* [PASSAGE FOR REVIEW]
◆ ◆ ◆ ◆
For mileage, with 3.73’s and stock sized tires I’m getting 18 – 19 with light to moderate throttle and around-town / highway driving mix (known mods in sig), but am finding that an Italian tune-up every other tank tends to keep the mileage in the low 19’s (do not know the history of the engine prior to 10K miles ago, so suspect I might have injectors and / or an IP overhaul as maintenance items in the near future) and it slips to the 17 – 18 range if I do not do it.
 
but am finding that an Italian tune-up every other tank tends to keep the mileage in the low 19’s



Italian tune up??
 
I've heard of guys decarboning an engine by getting it good and warm and running a garden hose down the intake. as much water as it will take without stalling it along with a lil throttle
 
To the OP, can you fill out your signature, and explain any recent maintenance such as inejctors and IP, who did them and was there a change with them?

What gears do you have? What is tire size? And what are your around town speeds.

I would check for dragging drum brakes. Around town the turbo shouldnt matter a whole lot, but will on the highway and especially towing. The exhaust is a biggy, if it has a kitty on it, you can be assured its probably not doing good after 230,000 miles. You might be leaking fuel too. Make sure the fuel heater is working. Warmer fuel is better atomized and more easily combusted.
◆ ◆ ◆ ◆
* [WORK INSTRUCTIONS]
1) Summarize the mileage discussion in two sentences.
2) Carry the mileage discussion forward from its last sentence.

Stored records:
◆ ◆ ◆ ◆
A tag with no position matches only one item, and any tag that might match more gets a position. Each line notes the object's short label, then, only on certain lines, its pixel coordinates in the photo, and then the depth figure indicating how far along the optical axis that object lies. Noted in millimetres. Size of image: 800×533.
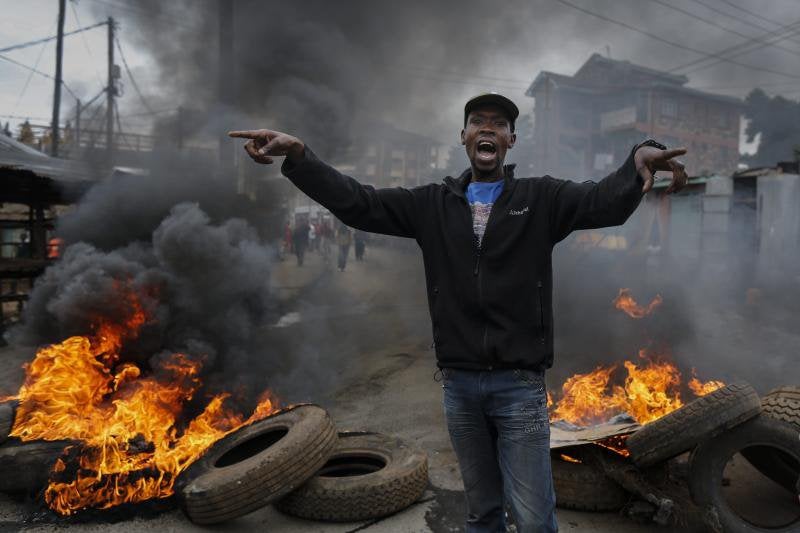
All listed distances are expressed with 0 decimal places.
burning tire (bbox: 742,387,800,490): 3301
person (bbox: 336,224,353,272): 17609
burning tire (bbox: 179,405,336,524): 3330
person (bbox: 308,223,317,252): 24222
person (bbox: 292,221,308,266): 18547
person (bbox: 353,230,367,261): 20078
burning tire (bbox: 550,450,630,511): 3582
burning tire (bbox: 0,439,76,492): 3812
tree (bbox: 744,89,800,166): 27641
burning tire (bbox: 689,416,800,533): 3109
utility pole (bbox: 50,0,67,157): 19969
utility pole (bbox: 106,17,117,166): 22081
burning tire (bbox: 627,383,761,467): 3125
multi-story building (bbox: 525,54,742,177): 29141
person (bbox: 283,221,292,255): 20728
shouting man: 1962
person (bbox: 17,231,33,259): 13938
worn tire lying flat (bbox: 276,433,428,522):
◆ ◆ ◆ ◆
* [EXERCISE RESULTS]
1) One poster reports mileage of 18 to 19 with 3.73 gears and stock-sized tires, says an Italian tune-up every other tank keeps it in the low 19s, and says it slips to the 17 to 18 range without one. Replies ask what an Italian tune-up is, describe decarboning a warm engine by running a garden hose down the intake, ask for gear, tire size and maintenance details, and suggest checking for dragging drum brakes, the exhaust, fuel leaks and a working fuel heater.

2)
And for clarification you were describing a crompression leak down test, or in other terms blow by. A glow plug adapter is the best option for that, just get a threaded rod to spin in and put whatever adapter on the other end to connect to pressure gauge. You should have about 400psi, so most gasser gauges wont work. Make sure the batteries are good for that test, cranking RPM makes a big difference. Maybe even have a low amp (10 amp or less) charger assisting them while cranking.
 
I've heard of guys decarboning an engine by getting it good and warm and running a garden hose down the intake. as much water as it will take without stalling it along with a lil throttle

Careful here as you can hydro-lock the engine bend rods and such. I do this with a spray bottle into the intake every so often on my high performance high compression Vtwin Harley very light amounts and it still scares the b-jesus out of me.
 
what the hell do you do with spaghetti to keep mileage in the low range??? :D

Man Oh Man . . . am certainly into care and feeding of the engine, but prefer to stick with hydrocarbons and rather than carbohydrates :thumbsup:

Short version: Italian tune-up = right foot + skinny pedal @ firewall (as great white mentioned)

Google results: http://en.wikipedia.org/wiki/Italian_tuneup

Point is not to punish the engine, but run it WOT for a reasonable duration and heat up / blow stuff out. Generally, it best done under load (towing or going uphill) to extend the amount of time at WOT and the upper RPM ranges, so in my case I get a ~15 second run up a nearby 4% hill in 3rd. This likely will not apply for engines with WMI as the water will do it on a regular basis.

Oh, and to the comment about using the Italian tune-up for keeping my mileage at the ‘lower’ end of the mpg range, 19 mpg is my *higher* end range per the original post (not l/K where higher is worse). With 3.73’s, 4WD, TCC unlocked ~50% of the time, and unknown type of fluids (viscosity, etc) still in the drive train, 19 mpg appears reasonable for me, but naturally I want better which is why I am here :hihi:
 
Hammer the piss out of it for a bit.

The phrase you'll often hear is "it blows out the carbon"....

To further clarify, it's generally not recommended.

It's a bit of an "urban myth", unless your vehicle does nothing but short hops (ie: start stop with insufficient warm up time) all over town.

A good 30 minute run down the highway at legal speeds does a better job than "foot to the floor" any day....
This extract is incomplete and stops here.